With such a diverse view on what flexibility means, the possibility of confusion and dissipated organizational focus is high. So what are the different meanings of flexibility and what is best practice for creating a clear vision that can be implemented?
MULTIPRODUCT FACILITIES
For some, flexibility means the ability to switch between campaigns quickly and easily in a multiproduct facility or even to manufacture different products concurrently. The history of bioprocessing drug substances has been such that mono-facilities were built to produce large volumes of single blockbuster products. The business environment has changed and biofacilities now need to be capable of adopting a more diverse role. Many mono-facilities have been converted to multiproduct use.
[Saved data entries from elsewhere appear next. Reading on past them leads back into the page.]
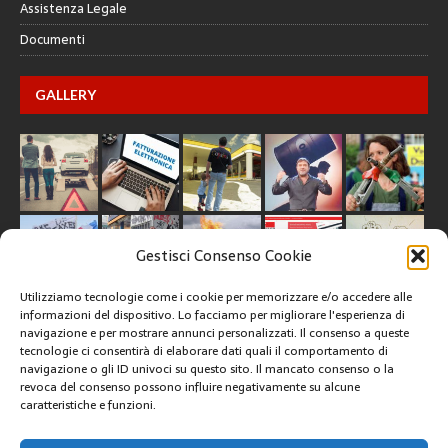
Assistenza Legale
Documenti
GALLERY
Gestisci Consenso Cookie
Utilizziamo tecnologie come i cookie per memorizzare e/o accedere alle
informazioni del dispositivo. Lo facciamo per migliorare l'esperienza di
navigazione e per mostrare annunci personalizzati. Il consenso a queste
tecnologie ci consentirà di elaborare dati quali il comportamento di
CREATIVE COMMONS
navigazione o gli ID univoci su questo sito. Il mancato consenso o la
revoca del consenso possono influire negativamente su alcune
caratteristiche e funzioni.
Questa opera è concessa in licenza con i termini
CC BY 4.0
With shorter changeover times and faster clean-down routines, utilization increases and facilities become more responsive to demand signals.
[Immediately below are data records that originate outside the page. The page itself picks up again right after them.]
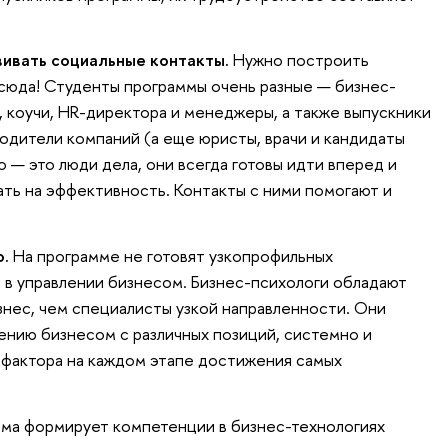
вивать социальные контакты.
Нужно построить
сюда! Студенты программы очень разные — бизнес-
, коучи, HR-директора и менеджеры, а также выпускники
водители компаний (а еще юристы, врачи и кандидаты
о — это люди дела, они всегда готовы идти вперед и
ть на эффективность. Контакты с ними помогают и
о.
На программе не готовят узкопрофильных
т в управлении бизнесом. Бизнес-психологи обладают
знес, чем специалисты узкой направленности. Они
ению бизнесом с различных позиций, системно и
 фактора на каждом этапе достижения самых
ма формирует компетенции в бизнес-технологиях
Creating reconfigurable processes or providing a wider range of options to produce drugs in the same facility using different scales, technology platforms, and upstream and downstream flow balances can also exhibit greater flexibility. Making clinical and commercial batches in the same facility is an additional dimension of flexibility where greater deftness in application of quality policy and compliance is required. Many CMOs have become skilled at this and trade on their flexibility. Innovator firms are heading in the same direction.
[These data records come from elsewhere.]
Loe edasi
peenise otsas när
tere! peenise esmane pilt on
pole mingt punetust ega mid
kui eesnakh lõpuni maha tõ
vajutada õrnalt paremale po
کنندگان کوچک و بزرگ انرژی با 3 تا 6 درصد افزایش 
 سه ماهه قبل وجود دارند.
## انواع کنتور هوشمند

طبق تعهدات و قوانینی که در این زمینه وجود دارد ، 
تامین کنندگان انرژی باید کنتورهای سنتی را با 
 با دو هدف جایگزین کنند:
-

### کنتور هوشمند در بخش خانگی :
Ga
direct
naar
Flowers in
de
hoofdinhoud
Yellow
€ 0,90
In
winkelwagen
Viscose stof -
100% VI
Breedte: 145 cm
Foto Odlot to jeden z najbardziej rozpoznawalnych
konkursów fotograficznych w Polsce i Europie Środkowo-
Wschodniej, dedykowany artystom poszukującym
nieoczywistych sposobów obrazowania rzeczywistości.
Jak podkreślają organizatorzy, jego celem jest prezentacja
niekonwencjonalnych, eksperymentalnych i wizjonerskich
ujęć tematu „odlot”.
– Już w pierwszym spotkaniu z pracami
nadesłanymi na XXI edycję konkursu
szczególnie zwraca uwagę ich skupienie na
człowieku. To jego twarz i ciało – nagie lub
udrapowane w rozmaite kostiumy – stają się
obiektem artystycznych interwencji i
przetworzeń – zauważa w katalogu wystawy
STAINLESS STEEL VERSUS SINGLE USE
For many, the use of disposable or single-use equipment offers a route to enhanced flexibility that traditional stainless steel, fixed installations cannot. The choice between stainless steel and single use is influenced not just by the economics of batch size and cost of goods but also by the speed by which processes can be configured and started up. This takes operational flexibility to a different level and provides options when capital investment is at risk because of marketing forecast changes and approval uncertainty. Long construction and start-up lead times for stainless-steel plants have been an uncomfortable reality for the industry when demand volumes fail to materialize and new drugs have failed in the clinic. The ability to install capacity within a horizon of near certainty is a very valuable position to be in.